There was no way in hell I could make that stupid cube come together the way it was supposed to. The harder I tried, the more frustrated I became. For God's sake, I was eight years old! Why couldn't I make it work?!

Then it hit me. Maybe, just maybe, if I turned it just so...and then twisted it a little bit here, and nudged it that way a bit.....

Bingo.

The entire thing fell apart into pieces in my hand. All I had to do was make sure no one was looking, and I could reassemble the cube into an orderly slate of perfect colors. No one would ever know.

Unfortunately for me at the time, my family was not composed of idiots. They were immediately skeptical, and demanded I do it again while they watched. Unable to do so, I retreated to my bedroom where - magically - I figured out how to solve it again! I brought it back out to the family room, triumphant. My sister was the first to notice that the mechanics of the cube seemed somehow...looser than before.

"Did you take it apart and put it back together?" She demanded.

"NO!" I insisted. I was belligerent. How could she accuse me of such a thing? Why didn't she believe me? Wasn't I smart enough to solve a Rubik's Cube? What gave her the right to call me a cheater?

I pouted. I stomped. I huffed and puffed, and then went to sulk in my room.

If only I had known that I was a terrible liar, it all would have worked out much differently. The red face, stammering speech, and inability to look people in the eye while making up ridiculous stories was, it turns out, a dead giveaway. Who'd have thunk it?

Anyway, shortly thereafter, I became aware that people could always tell when I was lying. I would never make a decent spy, and I'd have to give up my lifelong dream of being a professional poker player (okay, I made that part up. how did you know?) It turned out that I just wasn't the kind of person who could create a credible fabrication to save my life. I learned my lesson.

There I was, at the ripe old age of nine, with a broken Rubik's cube, the eternal scorn of an older sister, and a healthy sense of respect for puzzles that were smarter than I was.

So my question to you, my friends, is this.

When do I get to be governor?

5 comments:

Whirledpeas said...

I also took that stupid cube apart when I was a kid. My family thought I was smart for thinking to do that and they praised me. So then I started disassembling everything I got my hands on and they shut up.

And I would vote for you if you ran for governor. I don't live in your state but I don't think it matters in Illinois.

Jonathan Ahl said...

Delightful! Thanks, you made me laugh this morning.

Anonymous said...

I don't know anyone who didn't break their cube apart at least once.
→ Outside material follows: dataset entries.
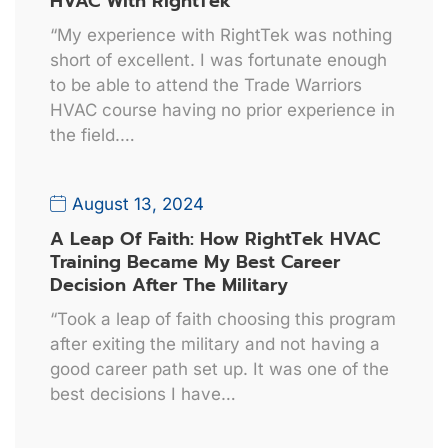
HVAC With RightTek
“My experience with RightTek was nothing
short of excellent. I was fortunate enough
to be able to attend the Trade Warriors
HVAC course having no prior experience in
the field.…
August 13, 2024
A Leap Of Faith: How RightTek HVAC
Training Became My Best Career
Decision After The Military
“Took a leap of faith choosing this program
after exiting the military and not having a
good career path set up. It was one of the
best decisions I have…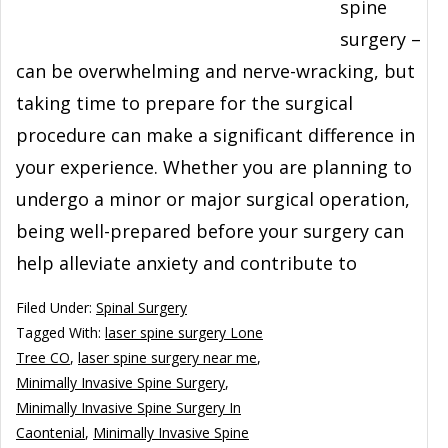
spine
surgery –
can be overwhelming and nerve-wracking, but
taking time to prepare for the surgical
procedure can make a significant difference in
your experience. Whether you are planning to
undergo a minor or major surgical operation,
being well-prepared before your surgery can
help alleviate anxiety and contribute to
Filed Under:
Spinal Surgery
Tagged With:
laser spine surgery Lone
Tree CO
,
laser spine surgery near me
,
Minimally Invasive Spine Surgery
,
Minimally Invasive Spine Surgery In
Caontenial
,
Minimally Invasive Spine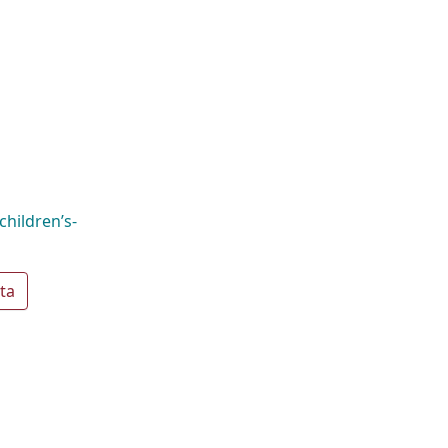
hildren’s-
ta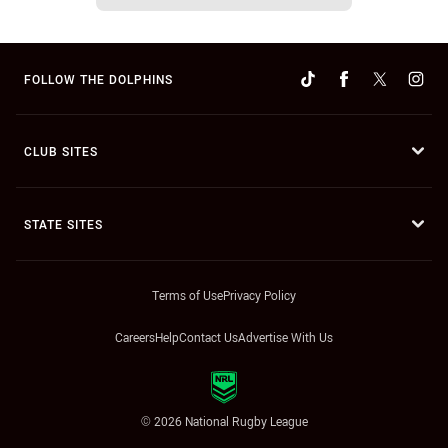
FOLLOW THE DOLPHINS
CLUB SITES
STATE SITES
Terms of Use
Privacy Policy
Careers
Help
Contact Us
Advertise With Us
© 2026 National Rugby League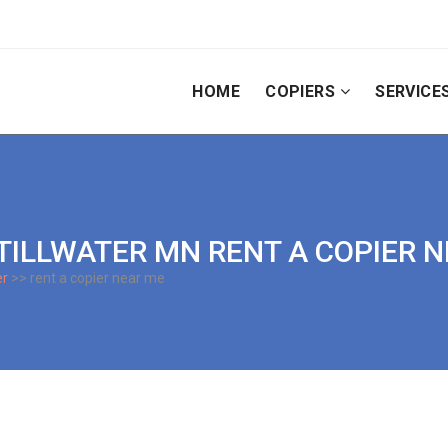
HOME
COPIERS
SERVICE
| STILLWATER MN RENT A COPIER 
er
>> rent a copier near me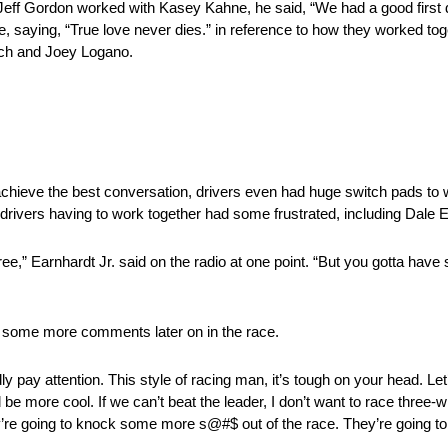
eff Gordon worked with Kasey Kahne, he said, “We had a good first da
, saying, “True love never dies.” in reference to how they worked tog
sch and Joey Logano.
 achieve the best conversation, drivers even had huge switch pads to w
 drivers having to work together had some frustrated, including Dale E
 three,” Earnhardt Jr. said on the radio at one point. “But you gotta h
d to some more comments later on in the race.
ly pay attention. This style of racing man, it’s tough on your head. Let
e more cool. If we can’t beat the leader, I don’t want to race three-w
re going to knock some more s@#$ out of the race. They’re going to hit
And you're governor right after Oberweis gets his turn.

Anonymous said...

In one of my grade school science classes, the teacher decided to put out some puzzles that everyone could play with before class started. I wanted to impress by solving the Rubik's cube, so over the weekend I found a book and painstakingly memorized all the long sequences of moves needed to solve it. When I showed up to class on Monday morning, ready to demonstrate my genius, the puzzles had been removed.


The Cube knows many pressure points.

Billy Dennis said...

Hrmph.

I simply peeled the little colored squares off.